--- THE TASK ---
Beneath this instruction is a block of data; output from it exactly the lines that run from the one containing "d damages and" through the one containing "that NAEP increases slowed after NCLB came", inclusive.

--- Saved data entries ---
┏━━

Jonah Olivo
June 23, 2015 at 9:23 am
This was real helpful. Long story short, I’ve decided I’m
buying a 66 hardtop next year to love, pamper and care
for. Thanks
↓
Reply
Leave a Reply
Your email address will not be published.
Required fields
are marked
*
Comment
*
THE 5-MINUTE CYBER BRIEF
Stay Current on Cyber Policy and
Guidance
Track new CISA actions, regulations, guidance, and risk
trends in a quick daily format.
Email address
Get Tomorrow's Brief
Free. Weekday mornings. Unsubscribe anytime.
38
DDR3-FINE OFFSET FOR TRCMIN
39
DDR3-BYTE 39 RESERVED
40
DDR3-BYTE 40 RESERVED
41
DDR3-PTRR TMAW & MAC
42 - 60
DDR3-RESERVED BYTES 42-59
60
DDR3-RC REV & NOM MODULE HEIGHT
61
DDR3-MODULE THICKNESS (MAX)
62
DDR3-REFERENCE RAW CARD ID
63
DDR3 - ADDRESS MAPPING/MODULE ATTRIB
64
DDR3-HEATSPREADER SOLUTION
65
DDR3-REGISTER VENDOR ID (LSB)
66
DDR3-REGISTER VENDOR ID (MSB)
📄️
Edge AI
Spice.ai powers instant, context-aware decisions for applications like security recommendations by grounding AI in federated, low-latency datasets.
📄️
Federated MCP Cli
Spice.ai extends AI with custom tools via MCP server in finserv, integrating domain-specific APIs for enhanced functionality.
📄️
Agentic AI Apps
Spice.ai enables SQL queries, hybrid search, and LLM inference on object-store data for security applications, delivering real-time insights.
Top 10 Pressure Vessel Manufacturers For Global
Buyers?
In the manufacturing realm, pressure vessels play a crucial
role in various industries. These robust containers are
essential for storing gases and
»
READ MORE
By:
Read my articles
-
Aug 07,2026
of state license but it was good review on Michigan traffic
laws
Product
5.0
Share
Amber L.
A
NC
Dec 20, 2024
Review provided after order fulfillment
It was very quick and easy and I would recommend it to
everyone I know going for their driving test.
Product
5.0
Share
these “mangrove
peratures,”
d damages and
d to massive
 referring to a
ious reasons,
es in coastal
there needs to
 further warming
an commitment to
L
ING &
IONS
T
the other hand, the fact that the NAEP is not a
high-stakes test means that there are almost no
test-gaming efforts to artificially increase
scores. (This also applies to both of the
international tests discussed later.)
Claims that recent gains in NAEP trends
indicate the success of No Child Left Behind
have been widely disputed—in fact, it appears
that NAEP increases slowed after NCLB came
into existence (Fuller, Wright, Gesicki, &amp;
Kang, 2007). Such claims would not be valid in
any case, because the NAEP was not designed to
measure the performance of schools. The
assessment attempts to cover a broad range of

┗━━

--- ANSWER FOR THIS EXERCISE ---
d damages and
d to massive
 referring to a
ious reasons,
es in coastal
there needs to
 further warming
an commitment to
L
ING &
IONS
T
the other hand, the fact that the NAEP is not a
high-stakes test means that there are almost no
test-gaming efforts to artificially increase
scores. (This also applies to both of the
international tests discussed later.)
Claims that recent gains in NAEP trends
indicate the success of No Child Left Behind
have been widely disputed—in fact, it appears
that NAEP increases slowed after NCLB came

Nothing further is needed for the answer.